Page extract:
☆ ☆ ☆

World Changer of the Month
Viola Davis was born August 11, 1965, in Saint Matthews, South Carolina, to father Dan, a horse groomer and trainer, and mother Mae Alice, who, in addition to working as a domestic and factory worker, was also a civil rights and welfare reform activist. The family moved to Central Falls, Rhode Island while Viola was an infant. Growing up in abject poverty, her parents’ income was frequently insufficient to support the family. School lunches were often her only meal of the day.
Davis fell in love with acting at the age of six, when she saw Cicely Tyson in a television adaptation of The Autobiography of Miss Jane Pittman. Inspired, Davis soon began acting in school productions and theater competitions. After high school, she enrolled at Rhode Island College, where she majored in theater and graduated in 1988. She proceeded to the Young People's School for the Performing Arts in Rhode Island on scholarship before attending the Juilliard School, graduating in 1994.
In 1996, Davis made her Broadway debut in August Wilson’s Seven Guitars, in which she played the long-suffering paramour of a musician recently released from prison, a performance that earned her a Tony Award nomination. She made her film debut the same year with a bit part in the drama The Substance of Fire. In 1999 Davis played opposite Phylicia Rashad in the Off-Broadway drama Everybody’s Ruby, based on writer Zora Neale Hurston’s investigation of a murder.

☆ ☆ ☆

Short problem a:
Answer these from the Viola Davis profile:
(i) In what town and state was Davis born?
(ii) In what year did she graduate from Rhode Island College?
(iii) In which play did she make her Broadway debut?
The Viola Davis profile and the rows of written music are unrelated material.

Dataset items:
☆ ☆ ☆

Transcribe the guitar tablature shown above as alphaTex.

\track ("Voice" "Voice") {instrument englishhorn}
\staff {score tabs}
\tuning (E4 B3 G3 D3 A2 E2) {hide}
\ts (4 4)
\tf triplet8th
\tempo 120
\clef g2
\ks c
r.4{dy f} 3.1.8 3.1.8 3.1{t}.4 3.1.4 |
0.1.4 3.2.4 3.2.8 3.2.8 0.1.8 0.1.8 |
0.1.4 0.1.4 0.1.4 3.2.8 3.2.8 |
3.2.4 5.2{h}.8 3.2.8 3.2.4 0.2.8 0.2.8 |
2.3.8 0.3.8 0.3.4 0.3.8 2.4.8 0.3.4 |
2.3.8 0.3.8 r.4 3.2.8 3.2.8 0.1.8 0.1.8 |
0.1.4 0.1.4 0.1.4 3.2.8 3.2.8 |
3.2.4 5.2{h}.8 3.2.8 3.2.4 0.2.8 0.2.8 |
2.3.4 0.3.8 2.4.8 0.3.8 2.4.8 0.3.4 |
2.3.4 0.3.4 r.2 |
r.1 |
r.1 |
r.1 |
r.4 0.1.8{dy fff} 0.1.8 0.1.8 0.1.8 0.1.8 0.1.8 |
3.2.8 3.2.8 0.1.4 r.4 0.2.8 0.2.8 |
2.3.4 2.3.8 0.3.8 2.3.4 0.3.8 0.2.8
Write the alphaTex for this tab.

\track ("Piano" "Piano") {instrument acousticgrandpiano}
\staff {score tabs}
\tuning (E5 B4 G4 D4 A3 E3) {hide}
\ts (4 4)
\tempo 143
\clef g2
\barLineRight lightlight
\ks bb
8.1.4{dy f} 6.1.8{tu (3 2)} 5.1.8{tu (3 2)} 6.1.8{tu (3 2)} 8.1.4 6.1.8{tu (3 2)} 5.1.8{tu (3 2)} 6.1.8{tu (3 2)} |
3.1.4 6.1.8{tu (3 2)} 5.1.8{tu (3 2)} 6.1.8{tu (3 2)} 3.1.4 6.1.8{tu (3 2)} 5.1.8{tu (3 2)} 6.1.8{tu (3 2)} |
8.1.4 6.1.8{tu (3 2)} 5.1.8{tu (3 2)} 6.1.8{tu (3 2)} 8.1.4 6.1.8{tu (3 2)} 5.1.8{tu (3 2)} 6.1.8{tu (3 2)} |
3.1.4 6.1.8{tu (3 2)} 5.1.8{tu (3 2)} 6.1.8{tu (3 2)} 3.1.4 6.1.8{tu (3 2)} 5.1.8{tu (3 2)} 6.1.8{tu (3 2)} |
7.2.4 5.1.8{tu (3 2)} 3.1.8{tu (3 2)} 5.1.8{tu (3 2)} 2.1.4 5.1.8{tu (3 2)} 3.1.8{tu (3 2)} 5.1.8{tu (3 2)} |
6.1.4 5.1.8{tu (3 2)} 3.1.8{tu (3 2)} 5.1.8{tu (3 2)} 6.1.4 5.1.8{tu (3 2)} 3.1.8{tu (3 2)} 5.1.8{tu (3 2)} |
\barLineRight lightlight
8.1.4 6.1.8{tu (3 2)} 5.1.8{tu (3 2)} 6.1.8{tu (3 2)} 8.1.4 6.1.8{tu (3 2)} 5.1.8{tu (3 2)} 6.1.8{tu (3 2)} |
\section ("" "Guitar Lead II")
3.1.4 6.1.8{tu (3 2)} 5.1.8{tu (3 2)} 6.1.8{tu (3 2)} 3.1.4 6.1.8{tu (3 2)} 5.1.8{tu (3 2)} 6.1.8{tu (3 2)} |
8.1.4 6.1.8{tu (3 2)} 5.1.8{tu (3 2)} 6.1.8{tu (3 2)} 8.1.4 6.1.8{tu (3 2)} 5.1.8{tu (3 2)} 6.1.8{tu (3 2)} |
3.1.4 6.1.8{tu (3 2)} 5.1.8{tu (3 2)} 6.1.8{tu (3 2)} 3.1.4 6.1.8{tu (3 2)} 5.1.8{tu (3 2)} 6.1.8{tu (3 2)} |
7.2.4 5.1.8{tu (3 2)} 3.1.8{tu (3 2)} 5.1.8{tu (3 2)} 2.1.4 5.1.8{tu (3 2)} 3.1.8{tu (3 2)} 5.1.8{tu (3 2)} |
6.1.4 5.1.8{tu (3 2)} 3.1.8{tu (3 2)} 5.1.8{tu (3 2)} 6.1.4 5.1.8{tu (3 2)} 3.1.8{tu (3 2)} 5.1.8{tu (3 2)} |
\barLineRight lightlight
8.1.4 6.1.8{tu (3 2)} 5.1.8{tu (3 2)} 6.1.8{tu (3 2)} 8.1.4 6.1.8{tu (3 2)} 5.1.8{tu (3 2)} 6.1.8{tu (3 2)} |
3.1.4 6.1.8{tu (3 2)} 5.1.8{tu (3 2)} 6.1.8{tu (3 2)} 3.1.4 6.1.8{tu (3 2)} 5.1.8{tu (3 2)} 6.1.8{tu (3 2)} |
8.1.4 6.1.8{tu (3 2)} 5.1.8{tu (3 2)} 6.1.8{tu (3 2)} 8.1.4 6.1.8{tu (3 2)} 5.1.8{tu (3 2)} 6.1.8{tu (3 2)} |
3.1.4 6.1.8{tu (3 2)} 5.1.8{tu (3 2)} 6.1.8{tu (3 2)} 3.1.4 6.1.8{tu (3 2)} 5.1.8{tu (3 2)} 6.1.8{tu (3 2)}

☆ ☆ ☆

Short problem b:
Collect every line of the rows that contains the string "track", matching case exactly.

Reply a:
(i) Saint Matthews, South Carolina
(ii) 1988
(iii) August Wilson's Seven Guitars

Reply b:
\track ("Voice" "Voice") {instrument englishhorn}
\track ("Piano" "Piano") {instrument acousticgrandpiano}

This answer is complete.